Der Geheimtip
Ein Mann, den der Chef für eine so wichtige Aktion ausgewählt hatte.
Diesmal würde Egon Meier seine Chance wahrnehmen. Beförderung und Anerkennung lagen greifbar vor ihm. Schon jetzt war an Fräulein Buttrichs Benehmen ihm gegenüber deutlich eine vorteilhafte Änderung zu bemerken. Hatte sie ihn sonst nie anders als ›Meierchen‹ genannt, so redete sie ihn heute mit ›Herr Meier‹ an.
In der Handelsschule war er der Beste gewesen. Nie hatte er sich wie die anderen ein Mädchen geschnappt, nie eine Disco besucht, immer gebüffelt und gestrebt. Die Azubis heutzutage ließen sich ja die Butter nicht mehr vom Brot nehmen. Er hatte von Bimm sogar eine Ohrfeige eingesteckt. Wegen einer windschief geklebten Briefmarke!
Silvia Buttrich wippte zum Regal und schleppte einen Atlas herbei. Sie schlug die Karte von Madeira auf. Ein Klecks im Atlantik.
»Da ist es. Ich beneide Sie, Herr Meier«, flötete sie und stellte sich dicht neben Egon.

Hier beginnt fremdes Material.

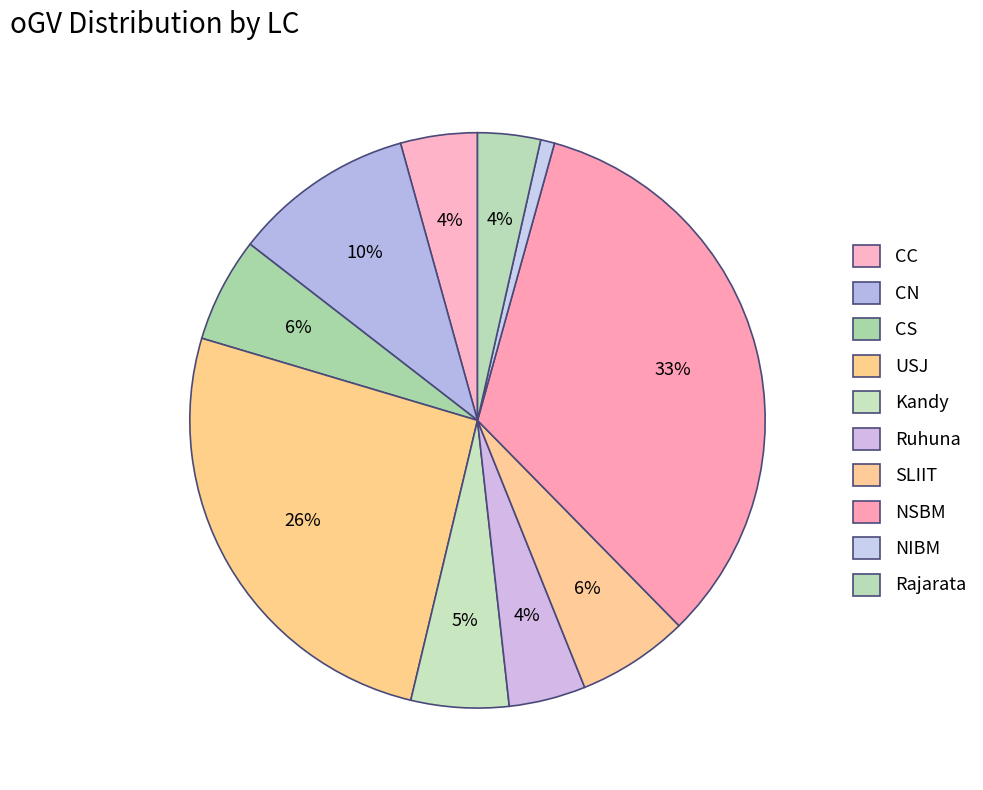

To the nearest percent, what is the combined percentage of USJ and CN?

36%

Es summte, und Pettenkamps Stimme kam über die Sprechanlage: »Egon Meier reist für uns nach Madeira. Bitten Sie Herrn Dr. Kranzer, daß er ihn in die technische Materie einweiht. Machen Sie bitte Flug, Spesen und das ganze Pipapo zurecht. Er sollte morgen nachmittag ankommen. Schicken Sie ein entsprechendes Telegramm an Señor Parlango. Danke.«
Egon Meier erbebte. Die Buttrich erhielt allen Ernstes Anweisungen seinetwegen. Jetzt lächelte sie ihn wieder so eigenartig an, als ob er ihr gefiele. Ihr rotes Haar saß wie eine Bademütze.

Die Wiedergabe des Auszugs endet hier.